*ASSIGNED TASK A*
Duplicate the Braves mailbag excerpt below word for word.

*SOURCE DOCUMENT*
****************
June 15, 2024 by Talking Chop

Oakland Athletics v Atlanta Braves
Photo by Todd Kirkland/Getty Images

The second part of this week’s Braves mailbag discusses the impact of coaching changes, Marcell Ozuna in the outfield and more.

Again, a huge thank you to everyone that took time to send in questions for this week’s Atlanta Braves mailbag. If you missed the first part, you can find it here. Let’s get to it!

I know the long term plan for the rotation was one of the bigger concerns for the Braves going into the season. Now with everything that we have seen from new veterans and top prospects, How do you guys feel about the long term rotation plans now?

This is a great question. No matter how this season ends, one of the big storylines for the offseason is what happens in the Braves’ rotation. As it stands, we know that Chris Sale and Reynaldo López will be a part of it. Spencer Strider will presumably return at some point in 2025 but I’m not going to speculate when that might be right now.
****************
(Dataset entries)

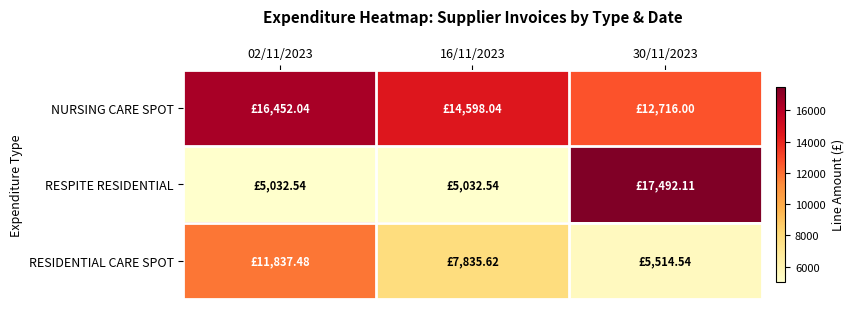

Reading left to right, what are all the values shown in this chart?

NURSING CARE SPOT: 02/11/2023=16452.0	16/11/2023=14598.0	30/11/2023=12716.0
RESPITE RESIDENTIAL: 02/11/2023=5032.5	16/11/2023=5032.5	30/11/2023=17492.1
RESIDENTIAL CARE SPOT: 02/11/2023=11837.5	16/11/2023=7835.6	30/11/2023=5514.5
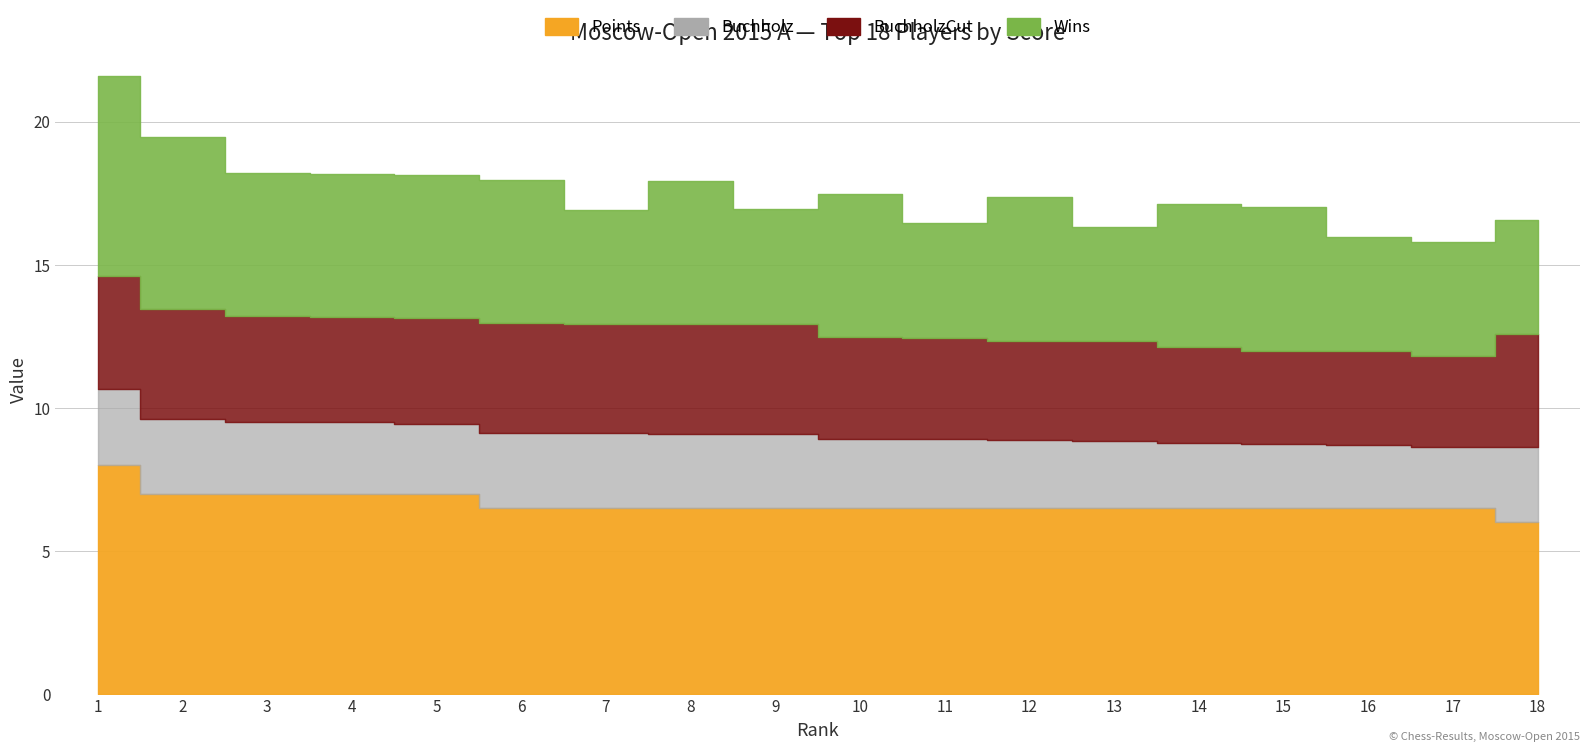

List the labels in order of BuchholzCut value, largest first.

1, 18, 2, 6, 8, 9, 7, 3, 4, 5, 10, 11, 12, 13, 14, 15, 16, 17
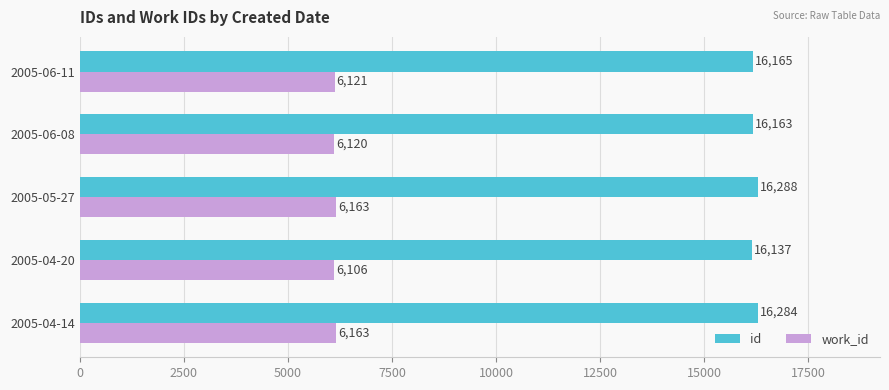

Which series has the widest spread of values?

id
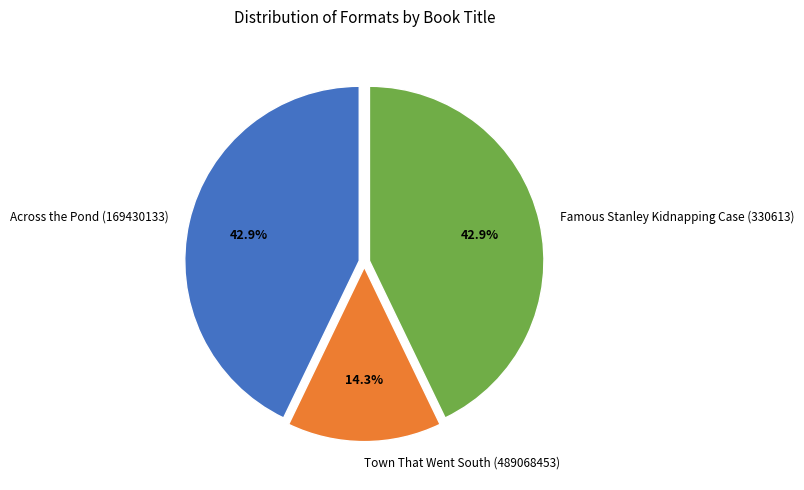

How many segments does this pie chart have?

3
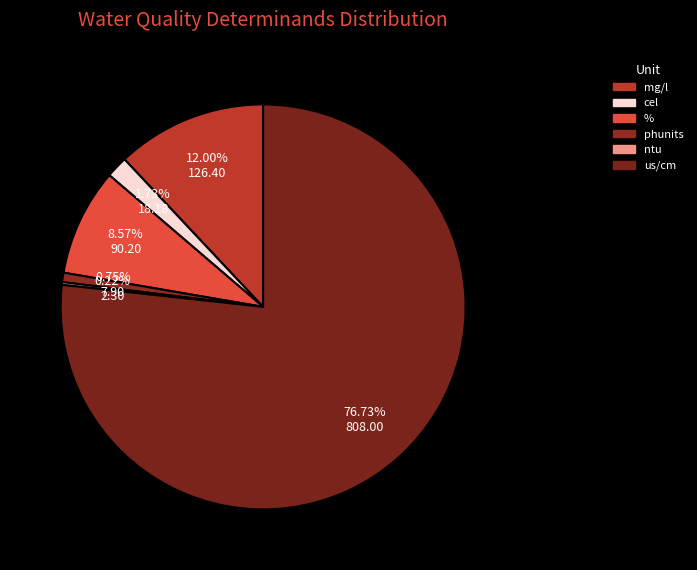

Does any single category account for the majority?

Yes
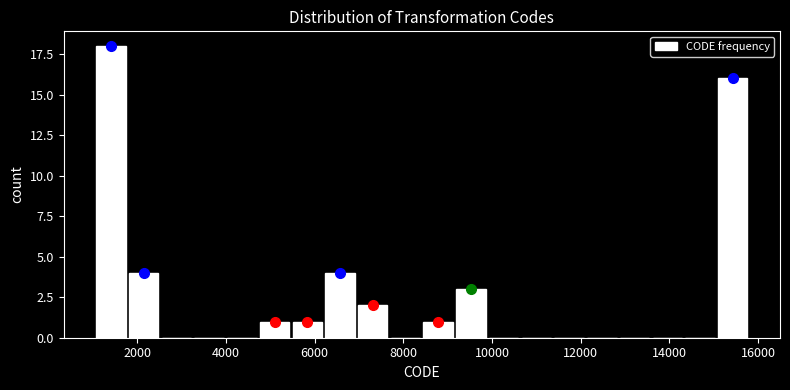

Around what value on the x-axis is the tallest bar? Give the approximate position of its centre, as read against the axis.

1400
****************
*ASSIGNED TASK B*
From the dataset rows above, write out the lines beginning at the one that has "Which series has the widest spread of values?" and ending with the last row. Leave out the pictures.

*WRITTEN REPLY A*
June 15, 2024 by Talking Chop

Oakland Athletics v Atlanta Braves
Photo by Todd Kirkland/Getty Images

The second part of this week’s Braves mailbag discusses the impact of coaching changes, Marcell Ozuna in the outfield and more.

Again, a huge thank you to everyone that took time to send in questions for this week’s Atlanta Braves mailbag. If you missed the first part, you can find it here. Let’s get to it!

I know the long term plan for the rotation was one of the bigger concerns for the Braves going into the season. Now with everything that we have seen from new veterans and top prospects, How do you guys feel about the long term rotation plans now?

This is a great question. No matter how this season ends, one of the big storylines for the offseason is what happens in the Braves’ rotation. As it stands, we know that Chris Sale and Reynaldo López will be a part of it. Spencer Strider will presumably return at some point in 2025 but I’m not going to speculate when that might be right now.

*WRITTEN REPLY B*
Which series has the widest spread of values?

id

How many segments does this pie chart have?

3

Does any single category account for the majority?

Yes

Around what value on the x-axis is the tallest bar? Give the approximate position of its centre, as read against the axis.

1400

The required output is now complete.